» TASK ITEM: Reproduce the text below about the Creative Vitality Index in Washington State word for word, from its first sentence to its last.

» TEXT SHOWN:
::::
The CVI is the basis for the updated “Creative Vitality in Washington State” report, released by the Washington State Arts Commission. Some of the findings include:

  • The state of Washington has a Creative Vitality Index of 1.32, compared to the national baseline score of 1.00.

  • The most concentrated CVI score came in King County (home to Seattle), which registered a 2.51 for 2007.

The index has two weighted components — participation rates in the arts (60%) and arts-related employment (40%). Participation is broken down into seven indicators, ranging from income of nonprofit arts organizations to movie theater attendance to per capita museum and art gallery revenue.

In terms of employment, the CVI has 15 primary creative occupations (e.g., Actors, Architects, Photographers) and 15 secondary creative occupations (e.g., Librarians, Video Editors, Sound Technicians).

Here’s an excerpt from the introduction:

With this Index we’ve learned a few things about Washington: Spokane has more architects now than in 2004. Bookstores and record stores in Washington perform above the national average. Motion picture attendance statewide has declined for four years in a row.

In the years ahead, we will continue to calculate the Creative Vitality Index with annual progress reports. The Index will help us understand the context of artistic and creative enterprises, educate the community at large about the creative economy, and inform public policy decision-making about trends and related issues. We’ll also be focusing in on some stories that illustrate the creative economy in action and make these numbers come to life.
::::
» DATA LISTING:
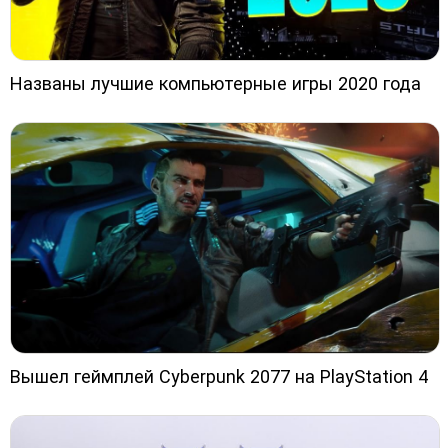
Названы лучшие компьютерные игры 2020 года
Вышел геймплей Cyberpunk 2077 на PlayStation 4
::::
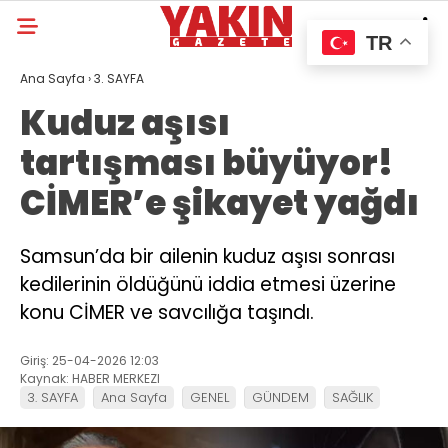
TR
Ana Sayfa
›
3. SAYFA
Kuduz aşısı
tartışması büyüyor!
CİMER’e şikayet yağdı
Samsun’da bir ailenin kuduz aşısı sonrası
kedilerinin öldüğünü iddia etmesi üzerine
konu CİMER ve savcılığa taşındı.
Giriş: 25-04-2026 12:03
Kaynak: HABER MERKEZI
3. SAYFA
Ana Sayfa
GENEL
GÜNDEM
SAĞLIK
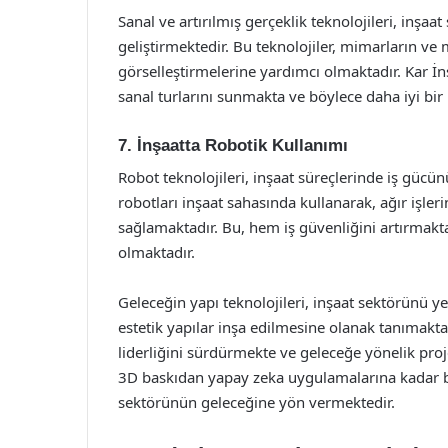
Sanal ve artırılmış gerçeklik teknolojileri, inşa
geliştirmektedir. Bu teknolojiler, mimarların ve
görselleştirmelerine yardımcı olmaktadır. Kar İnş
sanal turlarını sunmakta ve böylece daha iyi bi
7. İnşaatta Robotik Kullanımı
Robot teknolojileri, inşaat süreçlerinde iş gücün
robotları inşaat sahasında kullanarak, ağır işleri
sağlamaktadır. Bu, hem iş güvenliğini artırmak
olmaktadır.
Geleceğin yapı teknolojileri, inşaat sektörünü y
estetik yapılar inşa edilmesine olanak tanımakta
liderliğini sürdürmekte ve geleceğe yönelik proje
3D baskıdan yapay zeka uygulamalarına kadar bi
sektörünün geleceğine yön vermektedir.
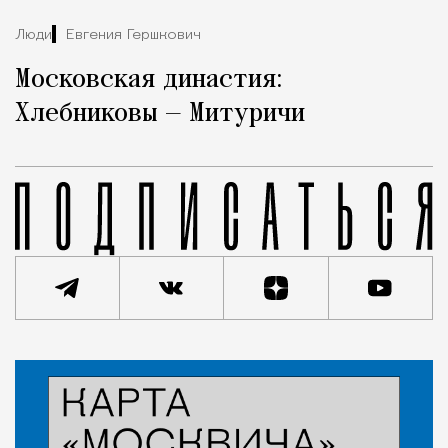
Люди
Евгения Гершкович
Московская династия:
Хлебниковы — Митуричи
::::
» COMPLETED EXERCISE:
The CVI is the basis for the updated “Creative Vitality in Washington State” report, released by the Washington State Arts Commission. Some of the findings include:

  • The state of Washington has a Creative Vitality Index of 1.32, compared to the national baseline score of 1.00.

  • The most concentrated CVI score came in King County (home to Seattle), which registered a 2.51 for 2007.

The index has two weighted components — participation rates in the arts (60%) and arts-related employment (40%). Participation is broken down into seven indicators, ranging from income of nonprofit arts organizations to movie theater attendance to per capita museum and art gallery revenue.

In terms of employment, the CVI has 15 primary creative occupations (e.g., Actors, Architects, Photographers) and 15 secondary creative occupations (e.g., Librarians, Video Editors, Sound Technicians).

Here’s an excerpt from the introduction:

With this Index we’ve learned a few things about Washington: Spokane has more architects now than in 2004. Bookstores and record stores in Washington perform above the national average. Motion picture attendance statewide has declined for four years in a row.

In the years ahead, we will continue to calculate the Creative Vitality Index with annual progress reports. The Index will help us understand the context of artistic and creative enterprises, educate the community at large about the creative economy, and inform public policy decision-making about trends and related issues. We’ll also be focusing in on some stories that illustrate the creative economy in action and make these numbers come to life.